I wouldn’t be surprised if Red Wings head coach Derek Lalonde gets fired before Brunette. The Red Wings are 8-10-2, and somehow watching them with your eyeballs is even worse than the record. They’re slow, they’re not generating momentum in the rare event they’re in the zone, and the supporting cast just doesn’t have it.
The Yzerplan looks directionless. Perhaps last season was a bit of an overperformance, or Yzerman’s selections for the supporting cast are not good enough, or Lalonde isn’t squeezing the most out of the roster at large.
The thing is, and this has always been the crux of the Yzersplainers argument, is that the end result is supposed to happen after years of strategic shifts throughout the franchise. It sure seems like three things are true right now: 1. This isn’t close to the end goal roster 2. Lalonde isn’t the end goal coach 3. Only one of these things can really change right now.
By this logic, why not start a next phase coaching search right now and keep chipping away at the roster as you go? Lalonde’s on the last year of his contract anyway.

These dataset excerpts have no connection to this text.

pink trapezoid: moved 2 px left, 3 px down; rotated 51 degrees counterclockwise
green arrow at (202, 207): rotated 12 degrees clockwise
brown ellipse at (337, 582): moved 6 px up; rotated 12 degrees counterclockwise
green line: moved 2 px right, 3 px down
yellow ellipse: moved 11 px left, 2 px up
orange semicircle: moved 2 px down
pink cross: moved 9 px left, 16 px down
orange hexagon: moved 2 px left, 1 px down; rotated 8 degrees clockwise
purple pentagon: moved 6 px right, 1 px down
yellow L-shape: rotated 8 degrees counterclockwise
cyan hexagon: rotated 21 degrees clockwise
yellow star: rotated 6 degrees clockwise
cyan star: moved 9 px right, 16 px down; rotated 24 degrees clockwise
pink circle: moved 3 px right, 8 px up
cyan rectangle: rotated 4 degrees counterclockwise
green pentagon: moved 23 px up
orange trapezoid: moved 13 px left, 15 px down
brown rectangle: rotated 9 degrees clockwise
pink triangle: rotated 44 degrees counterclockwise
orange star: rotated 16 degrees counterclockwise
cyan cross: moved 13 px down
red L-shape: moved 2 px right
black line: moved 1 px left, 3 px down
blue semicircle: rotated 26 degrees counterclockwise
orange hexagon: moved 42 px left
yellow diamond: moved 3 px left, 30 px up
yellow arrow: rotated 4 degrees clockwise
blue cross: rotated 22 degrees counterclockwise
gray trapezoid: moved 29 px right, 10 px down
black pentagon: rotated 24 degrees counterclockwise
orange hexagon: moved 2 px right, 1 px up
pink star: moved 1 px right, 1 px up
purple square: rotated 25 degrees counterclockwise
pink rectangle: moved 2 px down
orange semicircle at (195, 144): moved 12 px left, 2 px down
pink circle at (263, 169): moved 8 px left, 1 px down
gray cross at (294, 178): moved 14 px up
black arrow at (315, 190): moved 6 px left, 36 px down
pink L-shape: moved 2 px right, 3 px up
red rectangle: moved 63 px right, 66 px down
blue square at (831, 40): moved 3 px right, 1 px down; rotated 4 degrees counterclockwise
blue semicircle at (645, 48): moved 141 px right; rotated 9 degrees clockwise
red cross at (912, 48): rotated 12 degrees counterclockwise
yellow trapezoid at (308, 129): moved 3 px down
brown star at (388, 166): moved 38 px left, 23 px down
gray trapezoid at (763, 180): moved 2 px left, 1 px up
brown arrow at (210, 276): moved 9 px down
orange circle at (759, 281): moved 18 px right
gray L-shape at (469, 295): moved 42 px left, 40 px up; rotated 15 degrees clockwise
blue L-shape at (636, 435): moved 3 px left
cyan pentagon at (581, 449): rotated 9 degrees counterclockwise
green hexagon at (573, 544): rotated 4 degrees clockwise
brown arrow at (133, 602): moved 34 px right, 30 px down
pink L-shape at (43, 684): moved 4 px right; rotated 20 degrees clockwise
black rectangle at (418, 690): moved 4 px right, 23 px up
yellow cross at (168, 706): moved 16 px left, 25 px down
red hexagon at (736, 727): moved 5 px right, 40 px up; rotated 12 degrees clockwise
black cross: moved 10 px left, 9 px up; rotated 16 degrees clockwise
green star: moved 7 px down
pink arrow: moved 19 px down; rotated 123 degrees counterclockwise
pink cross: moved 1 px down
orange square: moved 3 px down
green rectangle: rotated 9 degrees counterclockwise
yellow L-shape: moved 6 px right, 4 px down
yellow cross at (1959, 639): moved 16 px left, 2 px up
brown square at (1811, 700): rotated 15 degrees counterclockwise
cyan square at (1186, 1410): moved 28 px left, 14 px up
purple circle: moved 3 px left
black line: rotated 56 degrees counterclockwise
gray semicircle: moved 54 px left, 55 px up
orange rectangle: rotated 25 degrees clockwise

So, my updated hot seat rankings:
1. Lalonde
2. Brunette
3. Chicago’s Luke Richardson. Me when you’re putting literally everyone short of a random guy on the street next to Connor Bedard except the three good people on the team:
Question: How long until Jim Montgomery wins the Cup?
Answer: Congratulations to the St. Louis Blues on their 2025-26 Stanley Cup Trophy.
Question: Have we ever had this many bald coaches in the NHL?